▸ **阅读文本**:
▬▬▬

基于特征差异的多尺度特征融合去雾网络研究

doi:10.19678/j.issn.1000-3428.0068583

摘要/Abstract

摘要：

雾霾是大气污染物在逆温等气象条件下聚集和累积而形成的混浊物质, 其可见性十分有限。图像去雾技术能够消除由雾霾导致的模糊、低对比度等问题, 提高图像的清晰度和可见性, 但也存在图像细节信息丢失等问题。为此, 提出一种基于特征差异的多尺度特征融合去雾(FD-CA dehaze)网络。对FFA-Net的基本块结构进行改进, 分别从特征差异维度、坐标维度和通道维度提取中间特征信息。提出有效坐标注意力(ECA)模块, 将全局池化、最大池化与坐标位置信息相结合, 用于减轻特征融合过程中的位置信息丢失问题; 将通道注意力与ECA模块相结合, 构建双注意力(D-CA)模型, 更好地利用空间信息和通道信息, 进一步提升模型在图像去雾任务中的表现。在此基础上, 改进损失函数, 将L1损失与感知损失相结合。在综合目标测试集(SOTS)和混合主观测试集(HSTS)中进行实验, 结果表明, FD-CA dehaze网络在峰值信噪比、结构相似度2个指标上分别达到37.93 dB和0.990 5, 相较于FFA-Net、GridDehazeNet等经典去雾网络, FD-CA dehaze的去雾效果得到明显提升。

关键词: 图像去雾, 特征融合, 特征差异, 坐标注意力, 通道注意力

Abstract:

Haze, formed by the accumulation and concentration of atmospheric pollutants under meteorological conditions, such as temperature inversion, severely limits visibility. Image dehazing techniques aim to eliminate issues caused by haze, such as image blur and low contrast, thereby enhancing image clarity and visibility. However, challenges persist regarding the loss of image details. To address this issue, a feature difference-based multi-scale feature fusion dehazing network known as FD-CA dehaze is proposed in this study. In this network, the basic block structure of the FFA-Net is enhanced by extracting intermediate feature information from the feature difference, coordinate, and channel dimensions. An Effective Coordinate Attention (ECA) module that combines global pooling, max pooling, and coordinate positional information is introduced. This module mitigates the positional information loss during feature fusion. By integrating channel attention with the ECA module, a Dual Attention (D-CA) model that enables better utilization of spatial and channel information is constructed. Consequently, the model exhibits enhanced performance in image dehazing tasks. Furthermore, the loss function is improved by combining L1 loss function with perceptual loss. Experimental results on the Synthetical Objective Test Set (SOTS) and Hybrid Subjective Test Set (HSTS) demonstrate that the FD-CA dehaze network achieves a Peak Signal-to-Noise Ratio (PSNR) of 37.93 dB and a Structural Similarity Index (SSIM) of 0.990 5. Experimental results demonstrate that compared to classic dehazing networks such as FFA-Net and GridDehazeNet, FD-CA dehaze achieves significant improvement and better dehazing performance.

▬▬▬

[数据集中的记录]
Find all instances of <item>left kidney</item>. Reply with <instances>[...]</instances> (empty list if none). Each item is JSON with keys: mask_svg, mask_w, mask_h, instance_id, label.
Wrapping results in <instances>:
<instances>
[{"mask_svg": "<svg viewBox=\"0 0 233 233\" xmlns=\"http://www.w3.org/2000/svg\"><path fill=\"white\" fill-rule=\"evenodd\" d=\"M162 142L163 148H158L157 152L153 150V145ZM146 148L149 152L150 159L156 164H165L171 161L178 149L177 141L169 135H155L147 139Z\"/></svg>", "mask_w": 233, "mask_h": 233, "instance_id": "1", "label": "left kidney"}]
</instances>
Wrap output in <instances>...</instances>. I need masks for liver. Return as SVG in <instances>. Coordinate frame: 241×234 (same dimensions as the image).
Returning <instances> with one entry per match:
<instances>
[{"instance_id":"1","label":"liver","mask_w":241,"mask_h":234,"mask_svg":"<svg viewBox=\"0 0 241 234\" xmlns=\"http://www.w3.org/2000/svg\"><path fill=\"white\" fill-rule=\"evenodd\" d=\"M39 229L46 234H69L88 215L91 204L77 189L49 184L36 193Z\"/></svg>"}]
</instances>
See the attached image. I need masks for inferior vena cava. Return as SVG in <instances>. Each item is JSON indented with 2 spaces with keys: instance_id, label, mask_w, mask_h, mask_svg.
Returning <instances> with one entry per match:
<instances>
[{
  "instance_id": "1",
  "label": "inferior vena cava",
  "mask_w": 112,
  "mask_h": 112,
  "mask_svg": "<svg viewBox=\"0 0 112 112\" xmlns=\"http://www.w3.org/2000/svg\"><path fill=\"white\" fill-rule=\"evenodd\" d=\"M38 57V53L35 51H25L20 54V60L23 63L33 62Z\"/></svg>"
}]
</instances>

▬▬▬

▸ **任务内容**:
(1) 请原样抄录去雾网络一文中的一段，从含有“doi:10.19678/j.issn.1000-3428.0068583”的词句开始，到“相较于FFA-Net、GridDehazeNet等经典去雾网络, FD-CA dehaze的去雾效果得到明显提升。”为止。
(2) 根据去雾网络一文，改进后的损失函数结合了哪两种损失？
这些记录与去雾网络一文没有关系。

▸ **各题结果**:
(1)
doi:10.19678/j.issn.1000-3428.0068583

摘要/Abstract

摘要：

雾霾是大气污染物在逆温等气象条件下聚集和累积而形成的混浊物质, 其可见性十分有限。图像去雾技术能够消除由雾霾导致的模糊、低对比度等问题, 提高图像的清晰度和可见性, 但也存在图像细节信息丢失等问题。为此, 提出一种基于特征差异的多尺度特征融合去雾(FD-CA dehaze)网络。对FFA-Net的基本块结构进行改进, 分别从特征差异维度、坐标维度和通道维度提取中间特征信息。提出有效坐标注意力(ECA)模块, 将全局池化、最大池化与坐标位置信息相结合, 用于减轻特征融合过程中的位置信息丢失问题; 将通道注意力与ECA模块相结合, 构建双注意力(D-CA)模型, 更好地利用空间信息和通道信息, 进一步提升模型在图像去雾任务中的表现。在此基础上, 改进损失函数, 将L1损失与感知损失相结合。在综合目标测试集(SOTS)和混合主观测试集(HSTS)中进行实验, 结果表明, FD-CA dehaze网络在峰值信噪比、结构相似度2个指标上分别达到37.93 dB和0.990 5, 相较于FFA-Net、GridDehazeNet等经典去雾网络, FD-CA dehaze的去雾效果得到明显提升。

(2) L1损失与感知损失。